If not known to you, does this customer exist?
Is customer information accurate?
Is the customer acting as a middleman, or is the customer the end-user?
Does the customer have a legitimate need for this material?
Has the customer requested alternative shipping and/or payment arrangements?
Does this customer meet the norm for the customer type and the materials ordered?
When the answer to any of the above questions does not satisfy the screening requirements, the customer screening portion of the biosecurity screening program will flag that item. The flag indicates that something is outside the norm and requires additional investigation. This investigation can be as simple as verifying an address or as serious as notifying law enforcement of a potential bad actor. As the synthetic biology industry grows and more customers come into the arena, the use of standardized customer screening protocols that result in flags when not met is an essential first step to effective biosecurity.
Sequence Screening Flags
Screening for the actual sequence orders requires consideration of the controls on pathogens at the domestic and international level, along with the controls for sequences.
Control lists are compiled and used on an international basis.
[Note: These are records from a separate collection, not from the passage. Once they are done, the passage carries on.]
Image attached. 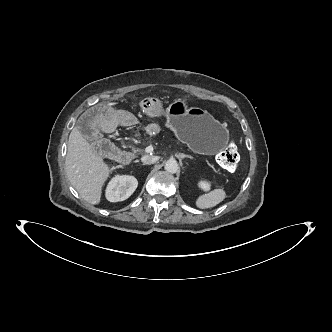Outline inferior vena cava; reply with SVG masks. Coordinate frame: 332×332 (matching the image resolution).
I'll list each match as a JSON object with an SVG mask.
<instances>
[{
    "label": "inferior vena cava",
    "instance_id": "1",
    "mask_svg": "<svg viewBox=\"0 0 332 332\" xmlns=\"http://www.w3.org/2000/svg\"><path fill=\"white\" fill-rule=\"evenodd\" d=\"M158 160H159V157H158V156L145 155V156L142 157V162H143L144 164H148V165L154 164V163H156Z\"/></svg>",
    "mask_w": 332,
    "mask_h": 332
}]
</instances>
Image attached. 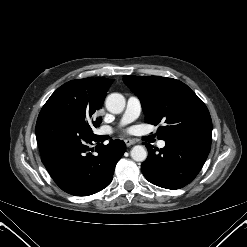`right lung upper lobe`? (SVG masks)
I'll return each mask as SVG.
<instances>
[{"label": "right lung upper lobe", "mask_w": 247, "mask_h": 247, "mask_svg": "<svg viewBox=\"0 0 247 247\" xmlns=\"http://www.w3.org/2000/svg\"><path fill=\"white\" fill-rule=\"evenodd\" d=\"M79 80L100 95L103 98V101L110 85L114 81L106 78H85Z\"/></svg>", "instance_id": "cb5924a9"}]
</instances>
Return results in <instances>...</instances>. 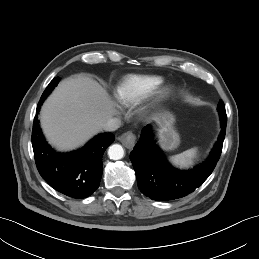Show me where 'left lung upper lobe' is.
Returning <instances> with one entry per match:
<instances>
[{
  "mask_svg": "<svg viewBox=\"0 0 259 259\" xmlns=\"http://www.w3.org/2000/svg\"><path fill=\"white\" fill-rule=\"evenodd\" d=\"M219 108L225 109L224 103H223L222 101H220L219 104H218V109H219Z\"/></svg>",
  "mask_w": 259,
  "mask_h": 259,
  "instance_id": "5c2ea615",
  "label": "left lung upper lobe"
}]
</instances>
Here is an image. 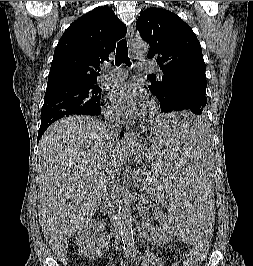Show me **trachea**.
<instances>
[{"mask_svg": "<svg viewBox=\"0 0 253 266\" xmlns=\"http://www.w3.org/2000/svg\"><path fill=\"white\" fill-rule=\"evenodd\" d=\"M121 63H126L128 66H131V62L128 57V48H127L126 39L120 40L116 48L115 64L119 66Z\"/></svg>", "mask_w": 253, "mask_h": 266, "instance_id": "trachea-1", "label": "trachea"}]
</instances>
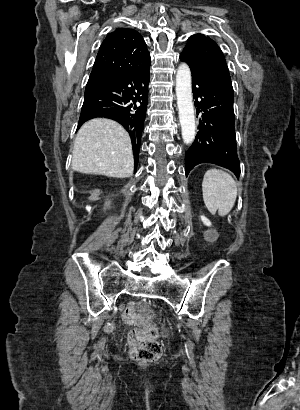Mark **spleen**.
<instances>
[{"label":"spleen","mask_w":300,"mask_h":410,"mask_svg":"<svg viewBox=\"0 0 300 410\" xmlns=\"http://www.w3.org/2000/svg\"><path fill=\"white\" fill-rule=\"evenodd\" d=\"M202 193L209 212L215 214L218 210L220 216H225L235 204L237 184L230 174L210 169L204 175Z\"/></svg>","instance_id":"spleen-1"}]
</instances>
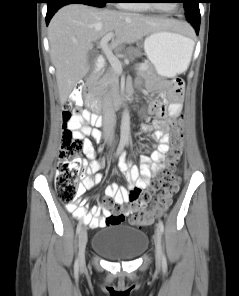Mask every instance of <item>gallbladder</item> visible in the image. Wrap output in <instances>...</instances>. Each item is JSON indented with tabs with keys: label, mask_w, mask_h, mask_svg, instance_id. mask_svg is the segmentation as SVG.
<instances>
[{
	"label": "gallbladder",
	"mask_w": 239,
	"mask_h": 296,
	"mask_svg": "<svg viewBox=\"0 0 239 296\" xmlns=\"http://www.w3.org/2000/svg\"><path fill=\"white\" fill-rule=\"evenodd\" d=\"M96 59H97V55L95 53H89L88 58H87V63H88V66H89V72L90 73L94 69Z\"/></svg>",
	"instance_id": "gallbladder-1"
}]
</instances>
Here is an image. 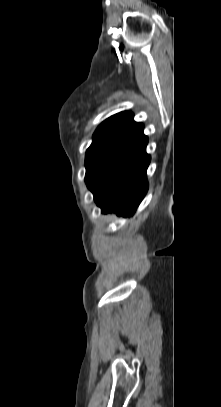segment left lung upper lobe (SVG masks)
<instances>
[{"mask_svg": "<svg viewBox=\"0 0 221 407\" xmlns=\"http://www.w3.org/2000/svg\"><path fill=\"white\" fill-rule=\"evenodd\" d=\"M132 119L133 113L126 111L109 117L99 125L93 135V142L86 151L85 178L87 177L97 160L102 156V154L130 125V123L133 121Z\"/></svg>", "mask_w": 221, "mask_h": 407, "instance_id": "left-lung-upper-lobe-1", "label": "left lung upper lobe"}]
</instances>
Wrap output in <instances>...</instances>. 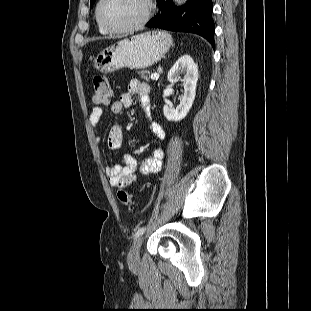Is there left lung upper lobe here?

They name organisms with the potential to pose a severe threat to public, animal, or plant health. These control lists are updated on a regular basis and include restrictions on the export of specific organisms. A flag arising from a control list indicates that the requested sequence is associated with a controlled organism either not permitted for sale without the right authorizations in the U.S., or at all, or is not permitted to be exported from the U.S. Follow-up for this type of flag is essential.
Controls on sequences should be part of all biosecurity screening programs. A flagged sequence indicates that it matches or has high homology to a known sequence of concern. The sequence reference databases include annotated data about the sequences that assist in the assessment of the threat. It can be very time consuming reviewing these matches, but fortunately, tools like Battelle’s ThreatSEQ DNA Screening Service provide information related to virulence, antibiotic resistance, immune evasion factors, human bioregulators, protein toxins, and other threat factors, and assigns a threat score to a sequence of concern. This information is provided in a concise report that can be used to determine the necessity of follow-up.
False Positive and Negatives
Screening systems can sometimes flag sequences as concerning when they are not - this is called a false positive. A sequence that is not flagged when it should be is known as a false negative. In either case, a thorough investigation is required to ascertain the reason behind the incorrect flags. Refinements to the screening parameters and sometimes the reference databases themselves are required.
In short, flags alert those monitoring the customers and sequences that something is outside the safe parameters. In the case of customer screening, it will likely be about the veracity of the information and the fit of the order to the customer’s stated business purpose. For sequences, it will likely be because screening has identified a sequence on a control list, and therefore ensuring the customer is authorized to work with the sequence is required.